Kimmie Young


In April 2021, I got sick with diverticulitis, perforated colon and abscess the size of a golf ball on my colon. (Sepsis and Perforated Bowel) I spent multiple weeks in the hospital at various times in 2021. In July of 2021, I had my 1st surgery to remove the damaged colon tissue. When I awoke, I had a temporary loop ostomy on the right side of my abdomen. On November 1st, 2021, I went for a 2nd surgery to have the temporary loop ostomy reversed. There were some complications and I ended up with a left side ileostomy. The right one was gone.

As I was recovering in the hospital, approximately 7 days later, my vitals dropped suddenly, and I was rushed into emergency surgery. I had sepsis and I went into septic shock. (Sepsis and Septic Shock) After my surgery, I was placed in a medically induced coma. Three days later, my vitals severely dropped again, and I was rushed into surgery for a 2nd time. I remained in the hospital for 2 months. I was in a coma for one of those months. When I awoke, I had no idea what had happened. All I knew is that I was on life support and every machine imaginable was keeping me alive. I could not speak or move.

It took six plus months for just the incisions to heal on my abdomen. They were extensive. As soon as I got home, I had home healthcare come in 2-3 days a week for 2 months to change my bandages, take my vitals, and get updates. Since my discharge from the hospital (12/30/2021), the doctor visits to specialists have been endless, and expensive. Fast forward to today, 8/26/2023… I have since been diagnosed with the following: stage 3 chronic kidney disease, liver disease – NASH with fibrosis, vitamin D deficiency, anemia, carrier of the HFE hemochromatosis gene C282Y, chronic inflammation, sacroiliac osteoarthritis, insomnia, PTSD, anxiety, tremors, cognitive deficiencies, just to name a few. I am also not done with testing.
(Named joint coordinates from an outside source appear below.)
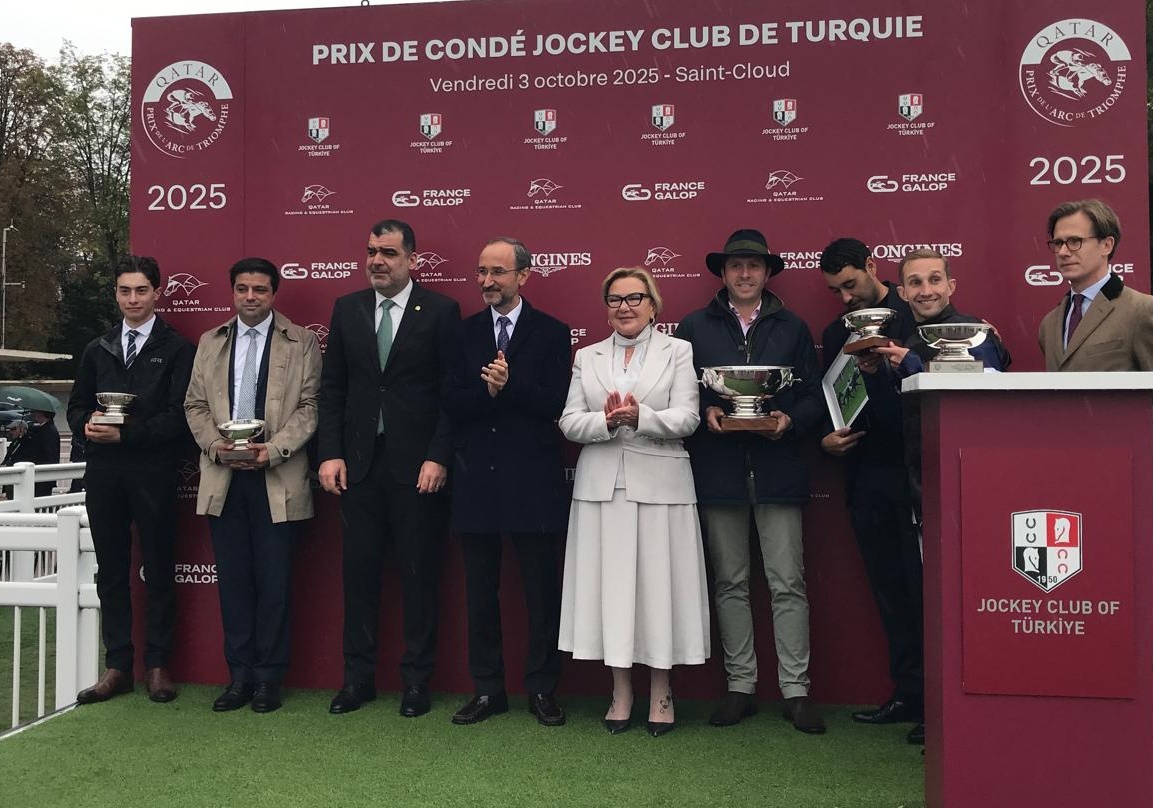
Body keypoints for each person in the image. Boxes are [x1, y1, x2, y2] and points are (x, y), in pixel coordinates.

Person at [674, 229, 826, 734]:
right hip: (719, 471)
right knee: (730, 583)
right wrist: (709, 411)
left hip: (778, 470)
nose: (744, 274)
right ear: (723, 273)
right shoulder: (695, 326)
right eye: (736, 266)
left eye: (754, 266)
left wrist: (789, 420)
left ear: (767, 273)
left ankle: (796, 690)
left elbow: (812, 395)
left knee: (788, 583)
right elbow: (682, 391)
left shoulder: (793, 327)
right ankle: (740, 685)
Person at [867, 247, 1012, 746]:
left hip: (965, 489)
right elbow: (896, 417)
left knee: (957, 604)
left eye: (934, 279)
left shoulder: (975, 332)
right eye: (915, 282)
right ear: (902, 292)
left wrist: (912, 364)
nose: (925, 290)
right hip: (917, 485)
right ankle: (921, 698)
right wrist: (875, 375)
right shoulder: (906, 339)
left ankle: (956, 712)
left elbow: (983, 396)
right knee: (921, 599)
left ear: (951, 285)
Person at [318, 219, 461, 717]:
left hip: (418, 470)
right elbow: (332, 387)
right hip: (357, 467)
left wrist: (438, 455)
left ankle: (416, 682)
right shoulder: (348, 308)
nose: (376, 261)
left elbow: (451, 393)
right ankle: (357, 680)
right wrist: (330, 452)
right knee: (358, 578)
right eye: (371, 251)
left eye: (388, 253)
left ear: (412, 260)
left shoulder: (441, 311)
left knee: (420, 579)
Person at [559, 266, 710, 737]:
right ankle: (620, 690)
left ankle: (662, 691)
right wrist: (605, 423)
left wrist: (639, 416)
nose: (624, 307)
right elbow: (569, 421)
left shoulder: (678, 350)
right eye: (615, 299)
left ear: (653, 304)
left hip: (662, 487)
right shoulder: (586, 356)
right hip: (601, 487)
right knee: (612, 591)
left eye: (634, 298)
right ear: (606, 308)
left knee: (659, 590)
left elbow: (688, 417)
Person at [184, 258, 322, 713]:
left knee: (275, 584)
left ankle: (268, 680)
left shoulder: (301, 341)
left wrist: (274, 449)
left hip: (277, 478)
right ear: (232, 291)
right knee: (235, 584)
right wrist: (214, 446)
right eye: (242, 288)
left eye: (259, 289)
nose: (250, 297)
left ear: (274, 293)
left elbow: (310, 406)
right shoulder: (211, 341)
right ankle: (239, 677)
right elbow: (195, 405)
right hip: (223, 478)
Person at [442, 238, 570, 726]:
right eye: (481, 272)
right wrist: (488, 391)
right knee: (480, 593)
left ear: (524, 275)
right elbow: (451, 401)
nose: (487, 281)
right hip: (475, 478)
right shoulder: (462, 332)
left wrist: (509, 386)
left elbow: (555, 403)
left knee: (540, 592)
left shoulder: (553, 332)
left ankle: (542, 689)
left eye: (497, 271)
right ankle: (488, 689)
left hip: (532, 479)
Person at [67, 255, 194, 704]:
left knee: (158, 567)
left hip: (153, 472)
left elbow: (180, 417)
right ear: (116, 294)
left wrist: (128, 434)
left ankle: (158, 665)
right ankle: (118, 666)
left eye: (141, 290)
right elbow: (76, 406)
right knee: (111, 570)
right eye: (125, 291)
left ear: (157, 292)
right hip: (104, 472)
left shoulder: (177, 348)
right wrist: (86, 424)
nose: (133, 299)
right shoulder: (98, 347)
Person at [818, 238, 924, 742]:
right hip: (864, 476)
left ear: (871, 266)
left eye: (850, 285)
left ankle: (940, 702)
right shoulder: (834, 332)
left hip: (916, 475)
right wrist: (826, 440)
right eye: (835, 291)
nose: (845, 299)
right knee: (889, 591)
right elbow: (829, 400)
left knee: (926, 592)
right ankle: (909, 692)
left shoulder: (915, 315)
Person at [1037, 198, 1153, 371]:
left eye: (1075, 241)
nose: (1063, 252)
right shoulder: (1049, 324)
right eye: (1058, 243)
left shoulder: (1142, 310)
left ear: (1106, 245)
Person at [5, 409, 61, 497]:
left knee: (40, 499)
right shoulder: (41, 429)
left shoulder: (49, 431)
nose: (34, 414)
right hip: (36, 475)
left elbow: (50, 455)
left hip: (41, 476)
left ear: (42, 413)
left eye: (35, 412)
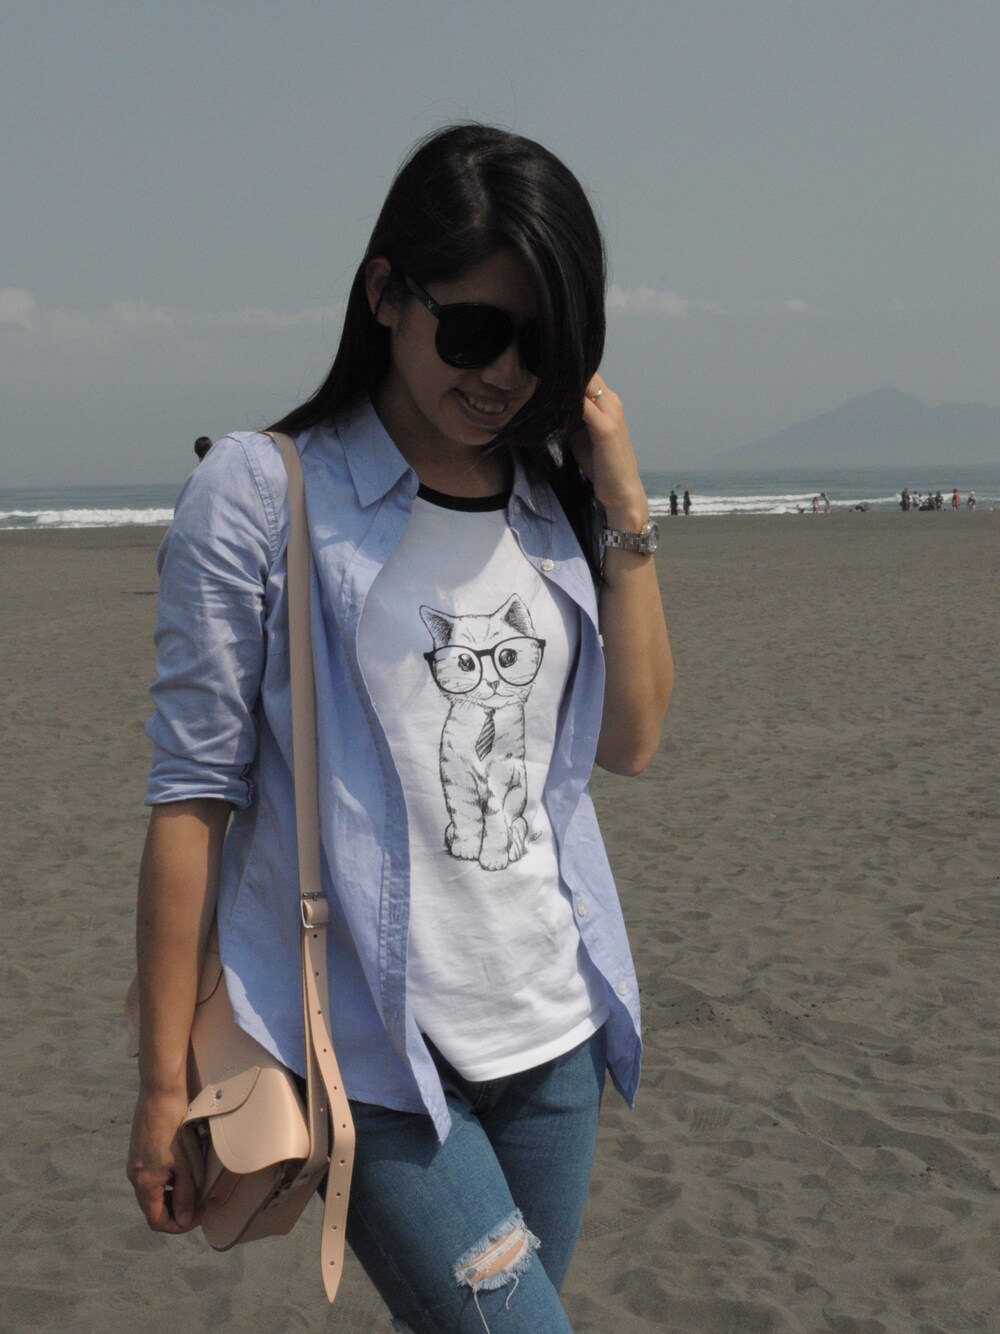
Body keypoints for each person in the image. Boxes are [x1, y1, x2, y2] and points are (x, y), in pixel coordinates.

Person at [126, 124, 672, 1333]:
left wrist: (622, 498)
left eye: (543, 342)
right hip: (363, 1052)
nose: (506, 373)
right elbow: (192, 797)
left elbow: (629, 739)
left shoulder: (548, 500)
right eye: (473, 330)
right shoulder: (262, 494)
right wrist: (162, 1080)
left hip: (552, 1040)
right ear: (384, 293)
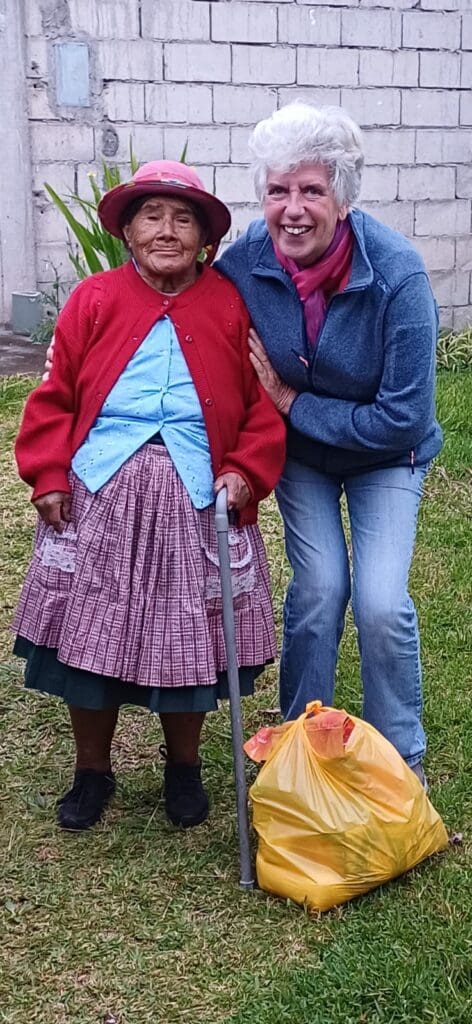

I am having breathing issues that may be due to my lungs collapsing when I was in septic shock. I struggle with pain every day and I am still searching for answers for all my symptoms. The hardest part for me is accepting who I am and my limitations as my “new normal”. This is not only my struggle, it has also been a struggle for my family. They have had to go through every ache, every pain, every step, and adjusting to the new challenges I face on a daily basis. I am thankful to Sepsis Alliance for the awareness, support, and educating survivors, families and the general public. Because of this organization, I have been able to get resources, advocate sepsis awareness with family and friends, as well as educating my own primary care provider. My doctor is a hero to me because she read, acknowledged and thanked me for sending her the letter that Sepsis Alliance provides for healthcare professionals. She continues to support me, as well as encourages me to be aggressive with my healthcare.

I had heard of sepsis prior to becoming a victim to it. However, I had no idea how deadly and destructive this illness can be. When I left the hospital, I was prepared to make a full recovery. I was prepared to live the rest of my life with a permanent ostomy and get stronger every day. What I was not prepared for were the permanent and debilitating new diseases that I now have to live with the rest of my life, however many years I have left. There was no conversation, no proceed with caution, nothing when I was discharged from the hospital. I was embarking on a very hard and difficult road and I had no idea that my work had just begun. What I thought was a road to recovery, turned out to be a difficult journey with new illness’. I wish I had been more prepared. I feel I was released from the hospital with blinders on. I truly believe that hospitals should include Sepsis Alliance pamphlets in the discharge paperwork to patients that have suffered from sepsis and septic ahock.

I found Sepsis Alliance because I was searching for answers for the new symptoms I was experiencing. My recovery was not happening as it should. I am resourceful, but not everyone is. I got lucky when I found them. I now know. I am NOT ALONE and sepsis & septic shock leaves some of us with residuals to live with the rest of our lives.

I have had some very frightening thoughts and dark days… At first, no one truly understood, as hard as they tried, they just did not get it. Now they do. I have gotten help, I am medicated, and I AM GRATEFUL TO BE ALIVE AND TELL MY STORY. I have full support from my family, friends, doctors, and Sepsis Alliance.